A reproducible demo-script is found in the sf package here, and can be run by
devtools::install_github("edzer/sfr")
demo(bm_wkb)
Reported run times are in seconds, and were obtained by system.time()
.
single LINESTRING with many points
expression | user | system | elapsed |
---|---|---|---|
sf::st_as_sfc(.) |
0.032 | 0.000 | 0.031 |
sf::st_as_sfc(., pureR = TRUE) |
0.096 | 0.012 | 0.110 |
wkb::readWKB(.) |
8.276 | 0.000 | 8.275 |
We see that for this case both sf
implementations are comparable;
this is due to the fact that the whole line of 16 Mb is read into
R with a single readBin
call: C++ can’t do this much faster.
I suspect wkb::readWKB
is slower here because instead of
reading a complete matrix in one step it makes a million calls to
readPoint
, and then merges the points read in R. This adds a few
million function calls. Since only a single Line
is created,
not much overhead from sp
can take place here.
Function calls, as John Chambers explains in Extending R, have a constant overhead of about 1000 instructions. Having lots of them may become expensive, if each of them does relatively little.

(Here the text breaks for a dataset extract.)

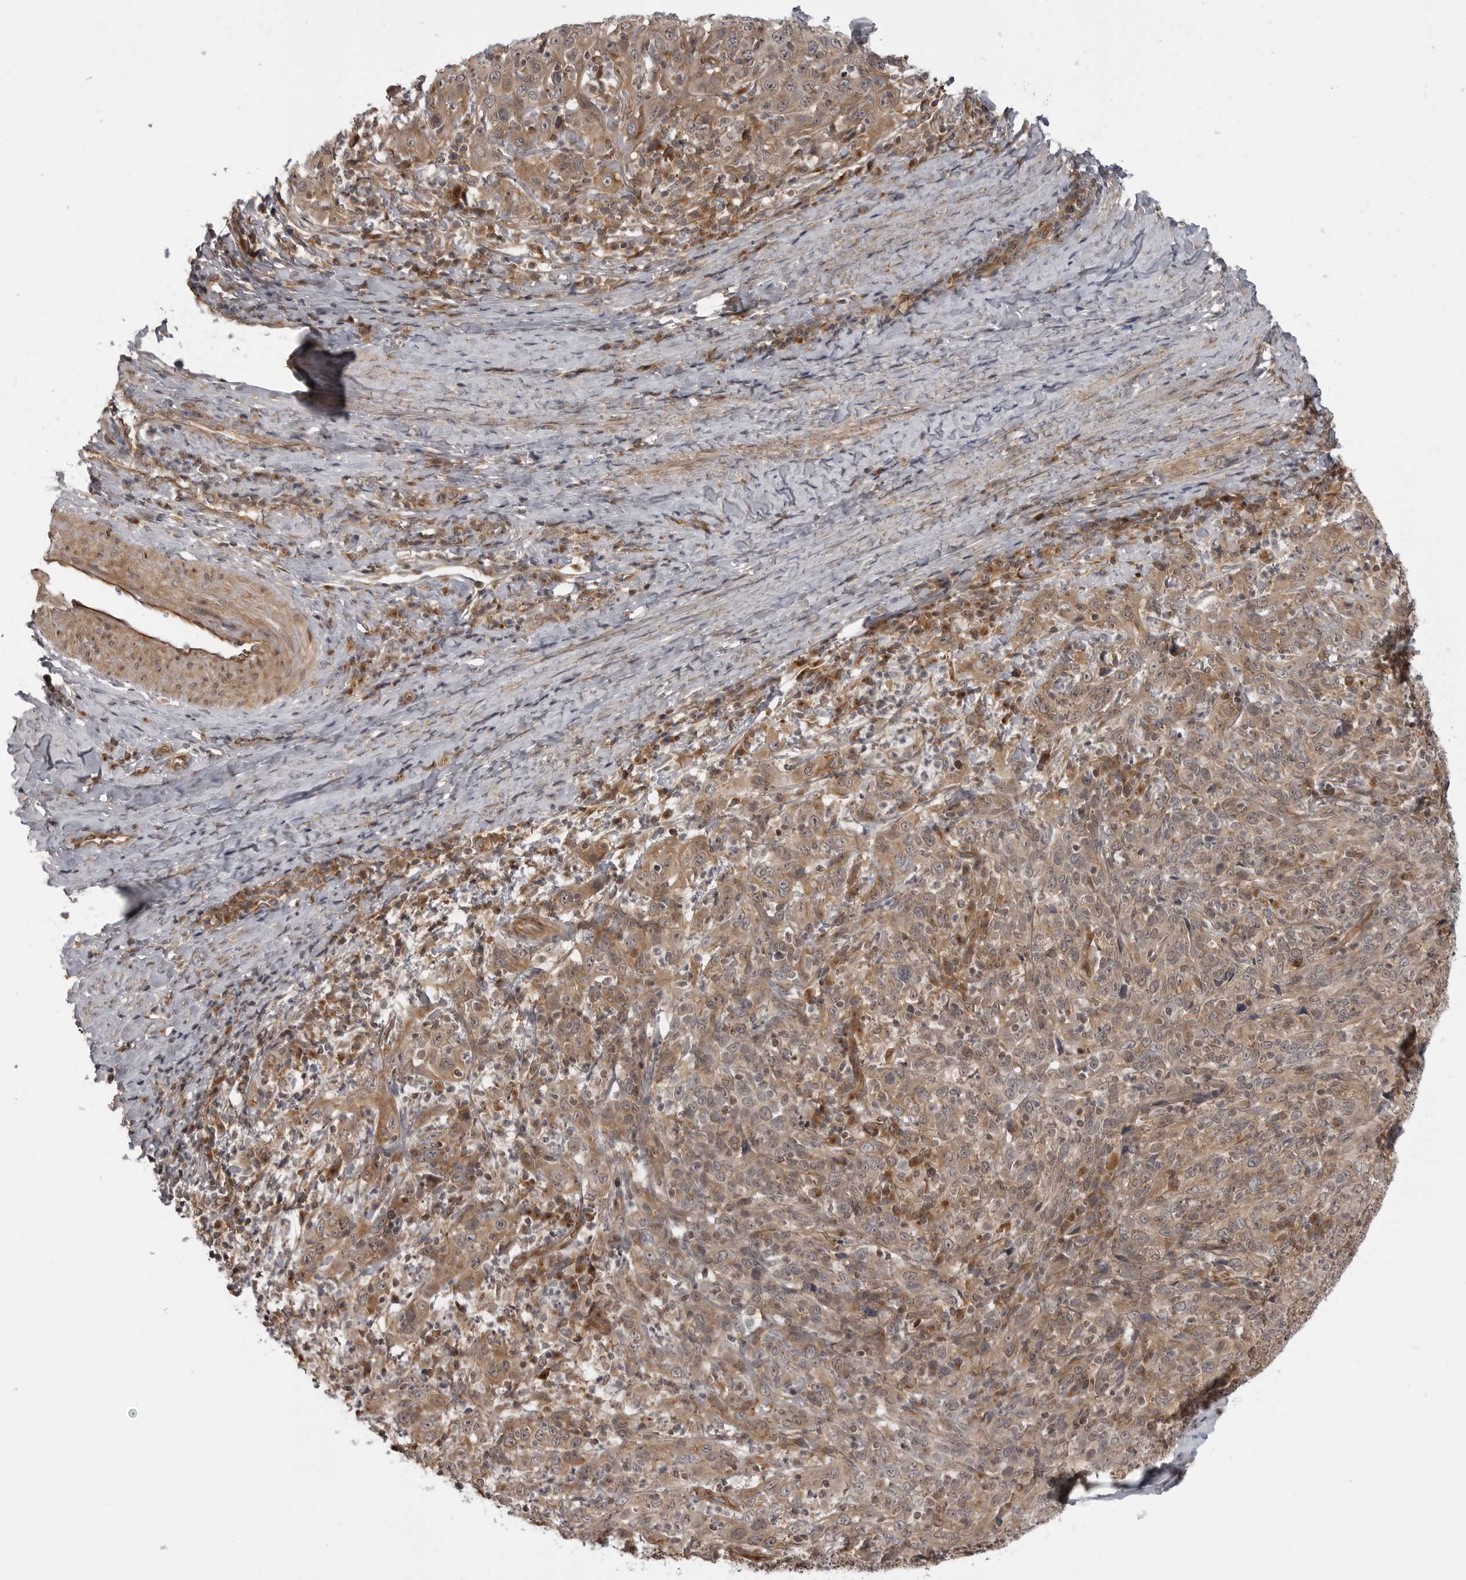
{"staining": {"intensity": "weak", "quantity": ">75%", "location": "cytoplasmic/membranous"}, "tissue": "cervical cancer", "cell_type": "Tumor cells", "image_type": "cancer", "snomed": [{"axis": "morphology", "description": "Squamous cell carcinoma, NOS"}, {"axis": "topography", "description": "Cervix"}], "caption": "There is low levels of weak cytoplasmic/membranous positivity in tumor cells of squamous cell carcinoma (cervical), as demonstrated by immunohistochemical staining (brown color).", "gene": "LRRC45", "patient": {"sex": "female", "age": 46}}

many LINESTRINGs with few points
expression | user | system | elapsed |
---|---|---|---|
sf::st_as_sfc(.) |
1.244 | 0.000 | 1.243 |
sf::st_as_sfc(., pureR = TRUE) |
55.004 | 0.056 | 55.063 |
wkb::readWKB(.) |
257.092 | 0.192 | 257.291 |
Here we see a strong performance gain of the C++ implementation:
all the object creation is done in C++, without R function
calls. wkb::readWKB
slowness may be largely due to overhead caused
by sp: creating Line
and Lines
objects, object validation,
computing bounding box.
I made the C++ and “pureR” implementations considerably faster by moving the bounding box calculation to C++. The C++ implementation was further optimized by moving the type check to C++: if a mix of types is read from a set of WKB objects, sfc will coerce them to a single type (e.g., a set of LINESTRING and MULTILINESTRING will be coerced to all MULTILINESTRING.)
single MULTILINESTRING with many short lines
expression | user | system | elapsed |
---|---|---|---|
sf::st_as_sfc(.) |
0.348 | 0.000 | 0.348 |
sf::st_as_sfc(., pureR = TRUE) |
24.088 | 0.008 | 24.100 |
wkb::readWKB(.) |
87.072 | 0.004 | 87.074 |
Here we see again the cost of function calls: both “pureR” in sf
and wkb::readWKB
are much slower due to the many function calls;
the latter also due to object management and validation in sp.
Discussion
Reading well-known binary spatial data into R can be done pretty elegantly by R, but in many scenarios can be much faster using C++. We observe speed gains up to a factor 250.